- REQUIRED TASKS
1. In the passage on game release dates, by how many points does Douse say a premature release can affect Metacritic review scores?
2. Using the passage on game release dates, say whether each statement agrees with it, answering yes or no and quoting the words that decide it: (a) Douse always believes a game should have a release date. (b) Pillars of Eternity was slated to be released in 2014. (c) The Pillars of Eternity art team had to learn a new 3-D graphics software.
3. Carry on the passage on game release dates, starting after its final sentence.

- PASSAGE
·····
Aside from competitors, a developer or publisher can tie a game’s release to lots of calendar events: Christmas, Black Friday, a next-generation console’s release. Some games transcend the calendar; evergreen titles like the Mario franchise have long sales tails post-release, so their actual publication date may matter less.
Then, of course, there’s the problem of when a game is actually ready. “Many, many games are shipped too soon,” says Douse, adding that a premature release can impact Metacritic review scores by 10 or 20 points. While some game developers have a lot of power over when their game comes out, others are beholden to large publishers’ shareholders and external financial pressures, which can run directly against a more viable schedule.
For this reason, Douse says he doesn’t always believe in having a release date at all, if it can be helped. He also admits that he’s one of the lucky ones who isn’t chained to a larger corporation with its own scheduling priorities.
Charting a course for that blue ocean sometimes means tightening the sails and bringing on extra crew, and maybe shipping out in unfavorable conditions. When that doesn’t work—and oftentimes, it doesn’t—fans might be disappointed to see a game delay announcement on their Twitter feeds.
Why Delays Happen
Acclaimed role-playing game Pillars of Eternity was slated to be released in 2014 until a series of unexpected hazards clogged the game roadmap.
In the book Blood, Sweat and Pixels, journalist Jason Schreier reports that, to get the game out on time for its hugely enthusiastic Kickstarter backers, the people in charge of the Pillars of Eternity production schedule had to factor in development tools, budget, story scope, bugs, and, of course, human motivation and error. An approximate timeline was set, but roadblocks soon hit: The game’s top writer was splitting time with another game, South Park: The Stick of Truth; the art team had to learn a totally new 3-D graphics software; and the narrative team had difficulty cobbling a slew of separate treatments into a coherent story.
·····
- LISTED RECORDS

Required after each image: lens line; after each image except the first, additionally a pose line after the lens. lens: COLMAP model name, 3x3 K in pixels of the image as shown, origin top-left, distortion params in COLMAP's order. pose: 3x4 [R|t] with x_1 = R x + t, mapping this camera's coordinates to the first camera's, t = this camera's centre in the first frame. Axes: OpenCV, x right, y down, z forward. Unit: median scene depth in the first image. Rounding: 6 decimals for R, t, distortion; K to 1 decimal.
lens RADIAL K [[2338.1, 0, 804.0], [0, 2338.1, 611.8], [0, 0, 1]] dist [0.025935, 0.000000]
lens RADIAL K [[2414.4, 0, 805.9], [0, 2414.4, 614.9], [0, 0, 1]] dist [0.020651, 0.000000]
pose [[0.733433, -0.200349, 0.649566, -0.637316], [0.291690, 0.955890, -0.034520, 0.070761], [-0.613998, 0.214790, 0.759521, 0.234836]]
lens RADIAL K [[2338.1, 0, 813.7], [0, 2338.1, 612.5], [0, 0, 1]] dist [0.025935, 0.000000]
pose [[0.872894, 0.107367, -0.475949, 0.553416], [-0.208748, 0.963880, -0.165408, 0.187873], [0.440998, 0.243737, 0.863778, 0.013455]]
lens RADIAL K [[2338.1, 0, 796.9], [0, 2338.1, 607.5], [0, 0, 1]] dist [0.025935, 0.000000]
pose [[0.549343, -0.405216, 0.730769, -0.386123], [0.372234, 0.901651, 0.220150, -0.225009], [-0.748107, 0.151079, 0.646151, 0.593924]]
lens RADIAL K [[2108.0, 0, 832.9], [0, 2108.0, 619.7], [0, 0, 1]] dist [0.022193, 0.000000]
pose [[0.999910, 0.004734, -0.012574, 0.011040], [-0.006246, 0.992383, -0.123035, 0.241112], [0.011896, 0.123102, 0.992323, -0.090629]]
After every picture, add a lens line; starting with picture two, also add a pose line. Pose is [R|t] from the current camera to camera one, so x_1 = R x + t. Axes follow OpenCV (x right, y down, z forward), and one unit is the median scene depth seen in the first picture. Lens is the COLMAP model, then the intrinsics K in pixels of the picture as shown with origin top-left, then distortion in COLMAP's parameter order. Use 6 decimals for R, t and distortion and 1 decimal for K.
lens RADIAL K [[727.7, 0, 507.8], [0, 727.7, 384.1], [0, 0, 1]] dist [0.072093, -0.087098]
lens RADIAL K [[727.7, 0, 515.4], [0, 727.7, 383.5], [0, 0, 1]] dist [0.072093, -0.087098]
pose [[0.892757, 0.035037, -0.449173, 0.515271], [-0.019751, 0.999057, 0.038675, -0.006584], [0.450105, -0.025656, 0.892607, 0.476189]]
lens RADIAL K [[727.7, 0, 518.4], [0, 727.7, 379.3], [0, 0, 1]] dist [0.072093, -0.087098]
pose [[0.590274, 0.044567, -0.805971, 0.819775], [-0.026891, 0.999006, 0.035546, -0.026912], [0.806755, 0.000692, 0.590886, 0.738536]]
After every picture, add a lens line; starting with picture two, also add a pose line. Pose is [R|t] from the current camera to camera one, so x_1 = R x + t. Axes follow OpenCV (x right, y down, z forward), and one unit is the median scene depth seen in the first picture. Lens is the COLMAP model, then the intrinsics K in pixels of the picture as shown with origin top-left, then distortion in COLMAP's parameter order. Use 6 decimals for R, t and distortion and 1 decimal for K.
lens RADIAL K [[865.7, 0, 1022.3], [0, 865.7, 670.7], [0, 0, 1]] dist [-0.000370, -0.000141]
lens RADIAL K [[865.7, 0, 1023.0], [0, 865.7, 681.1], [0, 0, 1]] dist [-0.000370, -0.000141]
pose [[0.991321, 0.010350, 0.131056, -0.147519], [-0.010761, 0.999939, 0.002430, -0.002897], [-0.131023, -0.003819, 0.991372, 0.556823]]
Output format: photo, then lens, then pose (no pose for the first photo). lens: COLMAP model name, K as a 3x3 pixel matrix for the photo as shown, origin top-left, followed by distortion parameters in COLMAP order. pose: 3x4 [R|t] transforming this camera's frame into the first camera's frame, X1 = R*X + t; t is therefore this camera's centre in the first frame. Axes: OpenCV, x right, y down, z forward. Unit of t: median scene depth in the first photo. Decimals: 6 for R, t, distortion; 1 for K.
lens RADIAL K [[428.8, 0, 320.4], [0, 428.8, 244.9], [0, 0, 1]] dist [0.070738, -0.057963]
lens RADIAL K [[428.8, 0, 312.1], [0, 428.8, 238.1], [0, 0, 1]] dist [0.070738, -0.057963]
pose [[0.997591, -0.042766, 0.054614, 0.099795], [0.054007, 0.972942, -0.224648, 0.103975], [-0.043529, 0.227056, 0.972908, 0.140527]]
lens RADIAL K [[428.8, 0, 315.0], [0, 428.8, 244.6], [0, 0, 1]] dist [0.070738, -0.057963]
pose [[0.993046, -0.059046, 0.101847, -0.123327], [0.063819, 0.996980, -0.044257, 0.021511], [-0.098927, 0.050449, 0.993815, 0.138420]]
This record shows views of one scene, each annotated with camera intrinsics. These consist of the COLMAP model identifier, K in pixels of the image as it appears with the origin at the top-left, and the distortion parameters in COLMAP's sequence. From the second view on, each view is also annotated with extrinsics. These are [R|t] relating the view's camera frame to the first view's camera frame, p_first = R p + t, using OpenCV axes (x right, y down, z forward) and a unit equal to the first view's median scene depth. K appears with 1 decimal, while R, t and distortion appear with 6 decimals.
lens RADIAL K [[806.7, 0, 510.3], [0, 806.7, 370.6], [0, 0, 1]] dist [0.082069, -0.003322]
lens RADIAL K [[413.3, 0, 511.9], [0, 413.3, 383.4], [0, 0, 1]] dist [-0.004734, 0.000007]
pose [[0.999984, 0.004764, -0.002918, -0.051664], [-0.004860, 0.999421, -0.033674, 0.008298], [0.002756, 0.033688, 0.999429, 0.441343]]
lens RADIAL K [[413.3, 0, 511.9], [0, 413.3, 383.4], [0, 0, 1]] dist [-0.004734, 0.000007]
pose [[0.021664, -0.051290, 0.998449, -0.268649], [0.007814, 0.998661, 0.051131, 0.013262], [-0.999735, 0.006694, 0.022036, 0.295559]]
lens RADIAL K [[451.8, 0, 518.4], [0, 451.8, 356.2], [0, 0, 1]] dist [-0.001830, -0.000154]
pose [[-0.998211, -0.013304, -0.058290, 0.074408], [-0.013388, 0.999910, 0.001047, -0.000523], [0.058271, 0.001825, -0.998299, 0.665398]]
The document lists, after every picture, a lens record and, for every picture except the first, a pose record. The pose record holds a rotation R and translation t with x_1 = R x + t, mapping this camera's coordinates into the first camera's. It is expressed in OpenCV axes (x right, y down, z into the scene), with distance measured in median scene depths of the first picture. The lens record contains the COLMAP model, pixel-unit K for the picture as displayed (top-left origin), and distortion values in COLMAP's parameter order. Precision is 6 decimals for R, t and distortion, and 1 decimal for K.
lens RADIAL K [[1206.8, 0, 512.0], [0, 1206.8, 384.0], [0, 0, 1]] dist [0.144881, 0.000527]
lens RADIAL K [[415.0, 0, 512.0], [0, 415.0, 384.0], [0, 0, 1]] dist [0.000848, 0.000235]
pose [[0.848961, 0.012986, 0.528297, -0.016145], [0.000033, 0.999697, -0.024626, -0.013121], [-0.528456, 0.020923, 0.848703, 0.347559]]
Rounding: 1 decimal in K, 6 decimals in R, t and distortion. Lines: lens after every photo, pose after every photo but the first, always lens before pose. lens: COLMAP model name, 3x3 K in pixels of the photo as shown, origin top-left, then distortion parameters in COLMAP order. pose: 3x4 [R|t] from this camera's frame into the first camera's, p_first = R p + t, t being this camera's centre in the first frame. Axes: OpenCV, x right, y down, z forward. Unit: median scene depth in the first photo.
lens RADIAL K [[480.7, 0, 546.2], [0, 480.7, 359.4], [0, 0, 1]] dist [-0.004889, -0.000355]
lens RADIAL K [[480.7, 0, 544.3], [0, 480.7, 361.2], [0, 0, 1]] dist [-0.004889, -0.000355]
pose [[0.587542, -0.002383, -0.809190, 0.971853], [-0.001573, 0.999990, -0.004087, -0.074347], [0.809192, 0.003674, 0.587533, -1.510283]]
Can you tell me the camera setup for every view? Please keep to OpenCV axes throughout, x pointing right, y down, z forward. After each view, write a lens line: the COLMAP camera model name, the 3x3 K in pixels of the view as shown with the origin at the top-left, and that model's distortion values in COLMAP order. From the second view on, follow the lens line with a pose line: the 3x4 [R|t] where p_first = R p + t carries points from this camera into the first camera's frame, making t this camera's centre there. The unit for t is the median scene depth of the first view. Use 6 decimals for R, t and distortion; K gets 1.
·····
- ANSWERS TO THE EXERCISE
1. By 10 or 20 points.

2.
(a) No: "he doesn’t always believe in having a release date at all, if it can be helped"
(b) Yes: "was slated to be released in 2014"
(c) Yes: "the art team had to learn a totally new 3-D graphics software"

3.
At a Cheesecake Factory in 2014, Schreier reports, studio leads discussed how the $4 million fans raised for them on Kickstarter had dried up; it would take an extra $1.5 million to release a more polished version of the game. It was too buggy to ship, said Pillars of Eternity’s lead producer in a blog post, and so it was delayed. They had made the right choice; when it finally released in March, 2015, Pillars of Eternity received rave reviews and was hailed as an instant classic.
One current employee at Crystal Dynamics, the studio behind the delayed Marvel’s Avengers game, who asked to remain anonymous for fear of repercussions, gave a list of factors that could delay a game today: needing more polish, bug fixes, or beta testing; troubleshooting multiplayer server issues and online matchmaking; getting asked to release the game for more consoles than were planned; and so on. “I believe that in most cases, delays are made so that the game experience can reach its full potential before release,” they said.
Scope is a word game developers throw around a lot under these circumstances. One combat feature might feel tired or plain without the inclusion of another one. Then designers might realize that the second feature might only feel good with the inclusion of a third or fourth. New features stack up unexpectedly, in what’s known as “feature creep.”
“Scoping is evaluating the volume of work that needs to be done,” says Gabriela Salvatore, a game designer and creative director who used to work for Creative Assembly and Ubisoft. “Ideally, when over-scoped, features are cut—something that can’t be polished in time for release is cut or lessens in scope. Things tend to be cut very late, and new designs tend to come online much later into the project,” she says.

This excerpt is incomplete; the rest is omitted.